**TASKS FOR THIS EXERCISE**
[A] According to the shift register instructions, how is a 1 represented in the applet?
[B] Repeat the portion of the shift register instructions between "A linear feedback" and "clicking on it.", inclusive.

**PASSAGE SHOWN**
OK you can click on almost anything. The main things to click on are the little circles underneath the boxes. These are the multipliers and you need to have some of them turned on before the shift register will do anything. Next, make sure you click on at least one of the square boxes along the top (the cells). You need to have some of them turned on too. The "begin" button initializes all the variables to the values that you have chosen. Click on it before you start. The "step" button runs the thing one step at a time, which is the best way to learn how it works. But you can click on the "run" button to have it work automatically. This is more fun if you change the "size" to about 14 pixels, and change the "length" to about 50 and change the "speed" to about 50 and then hit run. The machine works quickly and the output box fills up with pseudo-random bits, and it's all free! For a different experience, click on the FCSR button to change it into a feedback with carry shift register, and try to figure out what it's doing by clicking on the "step" button again and again. It's not hard (and it's explained below).
A linear feedback shift register (LFSR) consists of cells and multipliers. The cells (square boxes) are lined up in a row across the top; each cell is connected to a multiplier (circle) beneath it. Normally the contents of each cell or multiplier is 0 or 1. In this applet, a 1 is represented by a red dot, and a 0 is represented by an empty cell (or multiplier). You can change the contents of any cell or multiplier by clicking on it.
Typically you choose the multipliers according to a carefully worked out scheme, but almost anything will give an interesting result. Then you choose an initial state for the cells (by clicking on them). To run the shift register, click on the "step" button repeatedly.

**PROVIDED DATA**
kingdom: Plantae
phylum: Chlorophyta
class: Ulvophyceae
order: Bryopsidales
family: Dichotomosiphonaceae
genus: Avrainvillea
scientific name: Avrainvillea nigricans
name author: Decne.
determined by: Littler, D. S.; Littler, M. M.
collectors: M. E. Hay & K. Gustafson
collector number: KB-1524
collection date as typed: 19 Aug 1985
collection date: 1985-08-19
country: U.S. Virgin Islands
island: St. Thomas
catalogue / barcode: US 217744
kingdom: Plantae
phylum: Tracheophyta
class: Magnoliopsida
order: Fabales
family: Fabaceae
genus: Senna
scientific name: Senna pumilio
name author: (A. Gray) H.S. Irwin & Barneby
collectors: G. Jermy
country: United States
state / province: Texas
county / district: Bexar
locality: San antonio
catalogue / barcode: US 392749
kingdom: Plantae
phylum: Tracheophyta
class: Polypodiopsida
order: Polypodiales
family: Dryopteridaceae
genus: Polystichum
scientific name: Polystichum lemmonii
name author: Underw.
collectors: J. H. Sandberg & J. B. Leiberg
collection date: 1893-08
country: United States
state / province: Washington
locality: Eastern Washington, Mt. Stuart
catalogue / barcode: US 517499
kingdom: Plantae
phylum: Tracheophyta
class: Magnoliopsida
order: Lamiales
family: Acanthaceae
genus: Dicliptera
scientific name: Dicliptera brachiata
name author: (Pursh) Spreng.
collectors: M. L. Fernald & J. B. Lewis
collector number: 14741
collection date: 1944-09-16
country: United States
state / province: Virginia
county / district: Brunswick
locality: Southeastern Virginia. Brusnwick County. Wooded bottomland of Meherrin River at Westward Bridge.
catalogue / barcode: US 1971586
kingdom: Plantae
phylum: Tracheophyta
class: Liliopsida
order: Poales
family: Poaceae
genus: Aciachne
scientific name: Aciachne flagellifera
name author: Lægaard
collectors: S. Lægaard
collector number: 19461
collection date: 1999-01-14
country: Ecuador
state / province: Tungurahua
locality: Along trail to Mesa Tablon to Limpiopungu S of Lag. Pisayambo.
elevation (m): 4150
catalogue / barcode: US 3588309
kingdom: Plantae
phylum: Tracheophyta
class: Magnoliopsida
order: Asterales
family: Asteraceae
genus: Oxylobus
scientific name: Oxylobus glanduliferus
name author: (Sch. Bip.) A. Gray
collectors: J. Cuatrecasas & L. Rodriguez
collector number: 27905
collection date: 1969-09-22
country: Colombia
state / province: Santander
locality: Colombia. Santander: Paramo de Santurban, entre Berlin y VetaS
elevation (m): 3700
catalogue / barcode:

**TASK RESULTS**
[A] A 1 is represented by a red dot.

[B]
A linear feedback shift register (LFSR) consists of cells and multipliers. The cells (square boxes) are lined up in a row across the top; each cell is connected to a multiplier (circle) beneath it. Normally the contents of each cell or multiplier is 0 or 1. In this applet, a 1 is represented by a red dot, and a 0 is represented by an empty cell (or multiplier). You can change the contents of any cell or multiplier by clicking on it.